Les Combustibles

par

La lutte entre l'intellectuel et l'homme

Les Combustibles est une pièce peuplée par les livres. On n’y parle que d’eux, et il est paradoxal de constater qu’Amélie Nothomb a choisi de truffer son œuvre de références à des auteurs qui n’existent pas, auteurs de livres qui ne furent pas imprimés : Blatek, cause de l’ultime dispute des personnages, n’existe pas, pas plus que Kleinbettingen, Sterpenich ou Fostoli entre autres. Seul un auteur réel est nommément cité : Georges Bernanos (objet de la thèse universitaire d’Amélie Nothomb) et deux œuvres sont mentionnées : Le Quatuor d’Alexandrie de Lawrence Durrel et Fahrenheit 451 de Ray Bradbury, dont l’intrigue se situe dans une société où les livres n’ont pas droit de cité, et où on les brûle. L’ironie de la situation n’échappe pas aux grands lecteurs que sont les personnages de la pièce ; la situation est inversée : ils doivent détruire les livres pour survivre.
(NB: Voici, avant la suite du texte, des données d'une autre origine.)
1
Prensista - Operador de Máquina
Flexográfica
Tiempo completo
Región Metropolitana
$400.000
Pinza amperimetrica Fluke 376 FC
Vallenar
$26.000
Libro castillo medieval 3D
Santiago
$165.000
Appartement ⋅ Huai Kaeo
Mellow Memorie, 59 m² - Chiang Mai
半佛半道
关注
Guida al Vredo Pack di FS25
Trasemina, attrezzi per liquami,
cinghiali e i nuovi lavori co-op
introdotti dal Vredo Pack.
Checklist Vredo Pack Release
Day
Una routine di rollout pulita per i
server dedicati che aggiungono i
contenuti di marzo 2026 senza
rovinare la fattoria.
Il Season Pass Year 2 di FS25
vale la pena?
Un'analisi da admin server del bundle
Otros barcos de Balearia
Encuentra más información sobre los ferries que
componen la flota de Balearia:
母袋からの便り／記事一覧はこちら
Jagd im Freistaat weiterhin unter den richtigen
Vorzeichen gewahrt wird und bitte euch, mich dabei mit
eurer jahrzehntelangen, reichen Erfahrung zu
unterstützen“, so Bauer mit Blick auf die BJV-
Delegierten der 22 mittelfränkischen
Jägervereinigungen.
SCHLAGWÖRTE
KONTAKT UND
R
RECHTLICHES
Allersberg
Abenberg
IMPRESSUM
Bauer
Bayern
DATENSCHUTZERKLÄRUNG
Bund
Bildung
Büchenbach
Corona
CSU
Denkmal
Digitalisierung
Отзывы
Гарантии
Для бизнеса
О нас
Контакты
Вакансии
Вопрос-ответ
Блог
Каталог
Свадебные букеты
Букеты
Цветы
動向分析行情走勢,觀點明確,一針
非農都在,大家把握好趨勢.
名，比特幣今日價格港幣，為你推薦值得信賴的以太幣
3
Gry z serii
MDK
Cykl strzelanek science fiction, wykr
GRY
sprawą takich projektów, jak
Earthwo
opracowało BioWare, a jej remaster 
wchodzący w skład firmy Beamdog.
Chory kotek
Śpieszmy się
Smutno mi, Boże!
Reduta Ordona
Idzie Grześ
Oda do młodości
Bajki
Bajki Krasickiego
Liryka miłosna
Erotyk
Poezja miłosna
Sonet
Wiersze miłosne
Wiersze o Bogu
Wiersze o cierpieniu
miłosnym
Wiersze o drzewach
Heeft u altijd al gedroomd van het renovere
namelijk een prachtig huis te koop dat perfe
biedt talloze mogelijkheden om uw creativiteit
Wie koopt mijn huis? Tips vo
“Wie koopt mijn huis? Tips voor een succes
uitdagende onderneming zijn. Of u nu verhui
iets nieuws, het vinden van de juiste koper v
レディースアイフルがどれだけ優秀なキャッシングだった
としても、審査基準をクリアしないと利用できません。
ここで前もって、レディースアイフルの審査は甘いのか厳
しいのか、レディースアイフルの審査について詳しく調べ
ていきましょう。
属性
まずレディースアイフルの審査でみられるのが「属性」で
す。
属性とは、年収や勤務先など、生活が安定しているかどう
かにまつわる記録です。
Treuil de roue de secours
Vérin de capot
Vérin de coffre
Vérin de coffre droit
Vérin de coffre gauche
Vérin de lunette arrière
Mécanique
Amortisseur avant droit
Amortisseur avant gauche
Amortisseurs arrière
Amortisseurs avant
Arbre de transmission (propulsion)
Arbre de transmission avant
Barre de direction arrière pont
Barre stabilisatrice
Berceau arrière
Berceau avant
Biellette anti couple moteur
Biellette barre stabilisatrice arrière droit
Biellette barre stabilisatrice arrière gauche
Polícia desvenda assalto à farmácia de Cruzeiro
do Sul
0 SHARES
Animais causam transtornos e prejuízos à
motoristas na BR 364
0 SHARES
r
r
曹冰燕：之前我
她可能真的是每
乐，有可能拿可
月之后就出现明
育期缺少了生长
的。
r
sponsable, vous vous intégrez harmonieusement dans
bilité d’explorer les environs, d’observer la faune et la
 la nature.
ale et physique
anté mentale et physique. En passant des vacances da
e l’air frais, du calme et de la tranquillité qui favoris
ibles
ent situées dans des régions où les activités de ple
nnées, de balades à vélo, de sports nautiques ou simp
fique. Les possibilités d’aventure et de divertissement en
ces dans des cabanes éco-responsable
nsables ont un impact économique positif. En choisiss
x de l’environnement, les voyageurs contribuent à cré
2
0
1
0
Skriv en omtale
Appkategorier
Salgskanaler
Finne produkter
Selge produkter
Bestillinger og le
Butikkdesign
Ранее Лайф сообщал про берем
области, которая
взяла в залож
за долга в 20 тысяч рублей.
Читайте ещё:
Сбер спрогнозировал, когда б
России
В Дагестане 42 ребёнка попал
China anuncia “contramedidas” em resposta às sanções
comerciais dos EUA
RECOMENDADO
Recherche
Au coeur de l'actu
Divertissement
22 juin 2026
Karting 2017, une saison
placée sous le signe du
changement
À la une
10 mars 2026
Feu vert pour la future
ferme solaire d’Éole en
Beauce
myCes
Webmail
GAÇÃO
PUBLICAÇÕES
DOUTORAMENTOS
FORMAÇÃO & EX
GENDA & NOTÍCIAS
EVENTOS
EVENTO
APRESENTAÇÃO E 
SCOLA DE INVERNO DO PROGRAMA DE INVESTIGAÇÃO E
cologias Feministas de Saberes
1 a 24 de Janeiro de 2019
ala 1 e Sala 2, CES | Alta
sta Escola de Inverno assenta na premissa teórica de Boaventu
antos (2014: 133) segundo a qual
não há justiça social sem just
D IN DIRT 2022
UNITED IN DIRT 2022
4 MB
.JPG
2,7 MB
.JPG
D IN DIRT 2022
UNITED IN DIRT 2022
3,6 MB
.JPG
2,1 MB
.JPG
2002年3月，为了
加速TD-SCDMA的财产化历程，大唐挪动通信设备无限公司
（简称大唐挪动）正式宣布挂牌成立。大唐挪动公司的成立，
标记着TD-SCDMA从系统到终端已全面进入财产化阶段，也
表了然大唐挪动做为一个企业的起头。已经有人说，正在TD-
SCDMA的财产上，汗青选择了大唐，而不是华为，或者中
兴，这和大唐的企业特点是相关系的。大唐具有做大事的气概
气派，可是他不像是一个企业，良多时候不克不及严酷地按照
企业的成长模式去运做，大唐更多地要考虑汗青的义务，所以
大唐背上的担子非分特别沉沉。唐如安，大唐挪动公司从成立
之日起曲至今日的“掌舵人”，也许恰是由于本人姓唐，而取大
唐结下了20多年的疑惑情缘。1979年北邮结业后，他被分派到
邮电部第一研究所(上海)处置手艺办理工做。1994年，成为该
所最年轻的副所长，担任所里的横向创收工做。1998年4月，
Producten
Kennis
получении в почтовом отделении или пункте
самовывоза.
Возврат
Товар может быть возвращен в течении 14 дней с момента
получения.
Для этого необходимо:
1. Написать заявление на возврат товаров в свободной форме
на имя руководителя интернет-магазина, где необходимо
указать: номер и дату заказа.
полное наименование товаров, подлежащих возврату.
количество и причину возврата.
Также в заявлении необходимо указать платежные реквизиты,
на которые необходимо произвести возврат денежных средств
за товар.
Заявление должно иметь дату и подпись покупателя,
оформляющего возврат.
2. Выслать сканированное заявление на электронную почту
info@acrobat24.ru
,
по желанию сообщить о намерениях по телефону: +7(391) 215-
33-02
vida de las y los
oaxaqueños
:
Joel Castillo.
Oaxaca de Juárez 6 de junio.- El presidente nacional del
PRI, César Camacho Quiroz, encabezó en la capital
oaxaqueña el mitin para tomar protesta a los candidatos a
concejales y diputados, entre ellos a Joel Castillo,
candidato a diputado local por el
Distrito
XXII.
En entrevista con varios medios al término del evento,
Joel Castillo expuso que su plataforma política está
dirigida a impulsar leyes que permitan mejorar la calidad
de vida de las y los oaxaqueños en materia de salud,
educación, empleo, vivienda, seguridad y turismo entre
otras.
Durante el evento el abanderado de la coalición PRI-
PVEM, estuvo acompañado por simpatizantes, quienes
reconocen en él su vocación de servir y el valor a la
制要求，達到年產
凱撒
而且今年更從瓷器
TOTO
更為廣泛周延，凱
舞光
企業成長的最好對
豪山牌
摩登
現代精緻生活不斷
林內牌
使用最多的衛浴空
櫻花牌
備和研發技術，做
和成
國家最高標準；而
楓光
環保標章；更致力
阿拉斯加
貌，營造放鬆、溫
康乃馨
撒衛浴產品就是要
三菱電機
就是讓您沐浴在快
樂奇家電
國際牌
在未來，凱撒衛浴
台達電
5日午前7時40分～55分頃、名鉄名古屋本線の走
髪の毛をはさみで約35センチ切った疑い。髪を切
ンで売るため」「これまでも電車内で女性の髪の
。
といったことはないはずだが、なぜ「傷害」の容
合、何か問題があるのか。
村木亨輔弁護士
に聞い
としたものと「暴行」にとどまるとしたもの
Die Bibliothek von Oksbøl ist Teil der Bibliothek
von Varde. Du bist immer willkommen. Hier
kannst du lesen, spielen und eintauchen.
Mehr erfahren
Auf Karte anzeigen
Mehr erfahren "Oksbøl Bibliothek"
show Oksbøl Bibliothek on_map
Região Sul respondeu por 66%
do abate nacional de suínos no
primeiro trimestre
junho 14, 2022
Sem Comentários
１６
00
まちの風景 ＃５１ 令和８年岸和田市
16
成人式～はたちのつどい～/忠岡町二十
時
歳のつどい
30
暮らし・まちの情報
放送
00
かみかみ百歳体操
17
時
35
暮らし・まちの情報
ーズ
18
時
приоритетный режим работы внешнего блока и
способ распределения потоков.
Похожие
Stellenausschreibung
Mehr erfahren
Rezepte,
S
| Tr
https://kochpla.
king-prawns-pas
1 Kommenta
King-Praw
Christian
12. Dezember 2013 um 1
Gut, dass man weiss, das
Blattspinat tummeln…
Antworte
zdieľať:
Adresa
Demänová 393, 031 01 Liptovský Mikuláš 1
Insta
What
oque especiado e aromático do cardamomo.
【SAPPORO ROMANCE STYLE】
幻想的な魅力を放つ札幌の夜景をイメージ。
Pour eux, détruire un livre, c’est détruire non seulement le symbole même de leur statut social, mais c’est aussi et surtout détruire une parcelle d’humanité. De plus, déclare le Professeur : « Si nous nous mettions à brûler les livres, alors, vraiment, nous aurions perdu la guerre. » Ils seraient ravalés au rang de ces Barbares mystérieux qui assiègent la ville. Mais ces intellectuels, brillants comme le Professeur, ou en devenir comme Daniel et Marina, vont faire connaissance avec l’animal qui sommeille en eux car le froid, lui, ne connaît pas de répit. Il les harcèle, leur fait vivre, littéralement, l’enfer, comme le hurle Marina : « Je suis en enfer ! »

Ils vont bientôt comprendre une chose : « Les lois ne sont plus les mêmes quand c’est la guerre, pour le cas où vous ne l’auriez pas remarqué. » En temps de paix, on lit les livres, on en décortique le texte, puis on les range sagement sur les rayons de « la bibliothèque de l’Honnête Homme. » En temps de guerre, on les brûle pour avoir chaud et vivre une heure de plus. Ce que veut le corps, ce que veut l’homme qui vit au cœur de chaque intellectuel, seul cela compte. Qu’importe l’éternité. « Il n’y a aucun argument qui tienne face au désir. C’est ce que vous devriez comprendre » dit Marina au Professeur, elle qui est la première à avoir reconnu ses désirs de survie animale.

Les Combustibles, pièce écrite par une écrivaine dont la vie est, de son propre aveu, vouée au culte de l’écriture, montre au spectateur la vanité de la préservation de ce qui est intellectuel face à la souffrance physique. Rien ne vaut quand le corps souffre, et l’intellectuel cède le pas, poussé hors du corps par l’animal qui demeure en chacun. Le livre est l’expression de la pensée de l’homme, mais le feu, c’est l’homme vivant, tout simplement.